Why? Why resurrect one of the most beloved pop-culture phenomena of the Clinton era, after six years on the sidelines? The hopelessly tardy new X-Files sequel I Want To Believe never provides a compelling answer to that question. Then again, nothing about this sluggishly paced, tension-impaired supernatural snoozer is compelling. The last time a geek favorite delivered such an anticlimactic follow-up to a cherished science-fiction institution, a rascally, malapropism-spouting Rastafarian frogman named Jar-Jar Binks was prominently involved.

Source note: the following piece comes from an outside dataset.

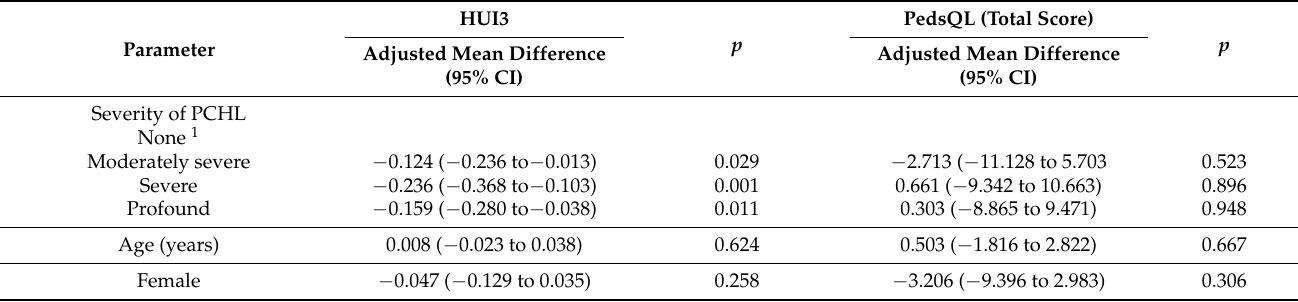
Table 5. Multivariable analyses of parent-reported HRQoL outcomes in relation to severity of hearing loss (OLS regression, fully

Chris Carter's too-little-too-late extension of his lucrative TV-series franchise finds a heavily bearded David Duchovny hiding out from the FBI while his erstwhile partner Gillian Anderson works at a Catholic hospital. The increasingly non-dynamic duo is called back into action when an FBI agent goes missing and the feds are reduced to relying on the questionable services of an ambiguously psychic pedophiliac, a former priest played with brooding intensity by Scottish comedian turned character actor Billy Connolly. In a subplot that somehow manages to be even duller than the main plot, Anderson must decide whether to perform a risky surgery on a desperately ill boy against the wishes of her glowering bosses.
The eminently passable first X-Files movie reconceived the series as a big-budget action blockbuster, but I Want To Believe never feels remotely cinematic. It's a peculiarly dour, humorless film filled with hushed conversations against snowy, interchangeable backdrops. Believe is so low-energy that Duchovny emerges as its most manic element by default. The sexual tension between Anderson and Duchovny, which once defined the show as much as its supernatural shenanigans, has all but disappeared, replaced by the sexless, dull relationship of geriatrics who tired of each other decades ago. With the exception of Connolly, the new characters are forgettable, especially a monotone FBI agent played with bludgeoning anti-charisma by rapper Xzibit. Like Exorcist: Dominion, Believe tries to invest a pop genre movie with an air of spiritual gravity, but instead it fails as both a solemn meditation on faith and a spooky chiller. The film's subtitle proves bitterly ironic: Carter and his underachieving cohorts have seldom given cultists less to believe.